Sujet : Re: "A diagram of C23 basic types"
De : bc (at) *nospam* freeuk.com (bart)
Groupes : comp.lang.cDate : 10. Apr 2025, 12:08:58
Autres entêtes
Organisation : A noiseless patient Spider
Message-ID : <vt88sa$2rv8r$2@dont-email.me>
References : 1 2 3 4 5 6 7 8 9 10 11 12 13 14 15 16 17 18 19 20 21 22 23
User-Agent : Mozilla Thunderbird
On 10/04/2025 11:07,
Muttley@DastardlyHQ.org wrote:
On Thu, 10 Apr 2025 09:53:40 +0200
David Brown <david.brown@hesbynett.no> wibbled:
On 09/04/2025 21:11, bart wrote:
The sets of parameter names are all different (and that's in the same
file!); which is the official set?
>
C has had flexibility here for all sorts of reasons.
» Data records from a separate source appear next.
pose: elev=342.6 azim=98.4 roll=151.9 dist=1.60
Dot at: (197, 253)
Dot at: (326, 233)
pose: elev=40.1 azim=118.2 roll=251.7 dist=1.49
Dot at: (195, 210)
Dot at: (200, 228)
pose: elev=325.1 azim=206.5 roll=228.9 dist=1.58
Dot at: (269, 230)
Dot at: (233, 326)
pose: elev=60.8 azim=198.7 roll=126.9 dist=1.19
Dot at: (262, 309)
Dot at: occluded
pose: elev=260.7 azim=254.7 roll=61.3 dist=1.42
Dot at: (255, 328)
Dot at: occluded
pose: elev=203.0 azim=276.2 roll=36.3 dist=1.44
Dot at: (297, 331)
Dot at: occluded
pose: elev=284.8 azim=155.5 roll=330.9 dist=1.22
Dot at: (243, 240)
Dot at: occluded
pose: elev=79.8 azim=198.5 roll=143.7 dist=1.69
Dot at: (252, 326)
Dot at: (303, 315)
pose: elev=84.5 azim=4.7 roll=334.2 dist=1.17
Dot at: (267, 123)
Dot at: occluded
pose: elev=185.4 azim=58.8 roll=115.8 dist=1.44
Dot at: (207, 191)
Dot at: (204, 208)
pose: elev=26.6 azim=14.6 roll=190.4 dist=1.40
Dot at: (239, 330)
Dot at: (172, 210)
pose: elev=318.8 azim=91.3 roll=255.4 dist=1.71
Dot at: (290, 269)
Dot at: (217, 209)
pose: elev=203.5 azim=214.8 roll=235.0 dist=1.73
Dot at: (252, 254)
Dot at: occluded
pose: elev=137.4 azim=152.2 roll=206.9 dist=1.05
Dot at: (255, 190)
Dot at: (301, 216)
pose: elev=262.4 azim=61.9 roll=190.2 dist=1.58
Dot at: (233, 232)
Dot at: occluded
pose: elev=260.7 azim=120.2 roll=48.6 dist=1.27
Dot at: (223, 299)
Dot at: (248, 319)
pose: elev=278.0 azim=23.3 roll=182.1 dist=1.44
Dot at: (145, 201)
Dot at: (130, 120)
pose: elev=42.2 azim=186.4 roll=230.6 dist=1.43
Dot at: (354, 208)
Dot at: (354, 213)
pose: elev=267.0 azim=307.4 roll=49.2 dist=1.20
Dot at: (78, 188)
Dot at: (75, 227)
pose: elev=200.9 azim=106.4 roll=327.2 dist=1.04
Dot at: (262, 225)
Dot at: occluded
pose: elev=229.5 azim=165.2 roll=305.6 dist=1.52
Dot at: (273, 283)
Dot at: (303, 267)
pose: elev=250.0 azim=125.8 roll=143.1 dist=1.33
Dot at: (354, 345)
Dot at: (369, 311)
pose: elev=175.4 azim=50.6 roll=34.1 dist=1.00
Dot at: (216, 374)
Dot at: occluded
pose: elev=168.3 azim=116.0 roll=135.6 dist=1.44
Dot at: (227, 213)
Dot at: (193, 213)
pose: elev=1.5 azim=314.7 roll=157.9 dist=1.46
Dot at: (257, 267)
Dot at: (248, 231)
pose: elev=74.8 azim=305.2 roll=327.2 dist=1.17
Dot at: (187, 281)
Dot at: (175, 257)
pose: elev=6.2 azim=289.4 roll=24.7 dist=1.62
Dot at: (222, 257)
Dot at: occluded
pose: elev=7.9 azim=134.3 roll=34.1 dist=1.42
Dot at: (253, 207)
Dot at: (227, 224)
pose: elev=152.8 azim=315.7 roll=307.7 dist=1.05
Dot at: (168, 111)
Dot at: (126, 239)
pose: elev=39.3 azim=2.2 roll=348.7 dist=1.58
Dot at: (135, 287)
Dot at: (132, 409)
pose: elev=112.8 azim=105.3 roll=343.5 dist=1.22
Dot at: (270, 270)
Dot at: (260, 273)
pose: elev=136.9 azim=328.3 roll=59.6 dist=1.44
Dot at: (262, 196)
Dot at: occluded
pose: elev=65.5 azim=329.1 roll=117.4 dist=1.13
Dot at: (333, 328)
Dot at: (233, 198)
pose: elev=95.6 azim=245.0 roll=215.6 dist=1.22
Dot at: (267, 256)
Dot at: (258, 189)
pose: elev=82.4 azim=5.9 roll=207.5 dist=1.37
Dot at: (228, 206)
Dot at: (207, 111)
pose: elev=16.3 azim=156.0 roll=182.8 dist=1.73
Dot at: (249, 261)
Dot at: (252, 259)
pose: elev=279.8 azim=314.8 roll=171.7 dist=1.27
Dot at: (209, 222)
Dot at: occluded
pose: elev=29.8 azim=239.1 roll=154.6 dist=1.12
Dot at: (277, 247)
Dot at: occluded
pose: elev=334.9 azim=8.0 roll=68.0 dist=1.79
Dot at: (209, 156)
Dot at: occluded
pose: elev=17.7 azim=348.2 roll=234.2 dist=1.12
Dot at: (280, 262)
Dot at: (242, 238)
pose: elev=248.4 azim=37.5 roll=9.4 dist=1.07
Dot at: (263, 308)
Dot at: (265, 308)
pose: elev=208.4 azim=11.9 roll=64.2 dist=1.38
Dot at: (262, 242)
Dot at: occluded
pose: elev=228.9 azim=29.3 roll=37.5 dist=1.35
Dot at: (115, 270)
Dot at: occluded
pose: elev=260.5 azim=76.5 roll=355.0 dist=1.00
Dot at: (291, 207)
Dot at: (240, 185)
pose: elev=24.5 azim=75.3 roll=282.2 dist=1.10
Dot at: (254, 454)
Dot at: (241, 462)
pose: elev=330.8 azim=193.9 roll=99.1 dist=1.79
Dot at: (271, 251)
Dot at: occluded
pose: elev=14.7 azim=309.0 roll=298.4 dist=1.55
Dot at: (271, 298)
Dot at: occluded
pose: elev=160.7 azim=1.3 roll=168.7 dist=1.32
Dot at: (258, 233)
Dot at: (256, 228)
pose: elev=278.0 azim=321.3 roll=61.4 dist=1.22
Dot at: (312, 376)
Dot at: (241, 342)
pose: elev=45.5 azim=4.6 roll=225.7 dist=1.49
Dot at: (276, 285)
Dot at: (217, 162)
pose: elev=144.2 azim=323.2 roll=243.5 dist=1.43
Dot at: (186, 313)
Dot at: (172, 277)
But if named
parameters were to be added to the language without significant extra
syntax, then this particular issue could be solved in at least two very
simple ways. Either say that named parameter syntax can only be used if
Anyone who really wants named parameters at function calling can already do
this in C99:
struct st
{
int a;
int b;
int c;
};
void func(struct st s)
{
}
int main()
{
func((struct st){ .a = 1, .b = 2, .c = 3 });
return 0;
}
Ha, ha, ha!
Those aren't named parameters. It would be a dreadful solution anyway:
* Each function now needs an accompanying struct
* The function header does not list the parameter names or types
* Inside the function, each parameter name needs to be qualified (s.a etc)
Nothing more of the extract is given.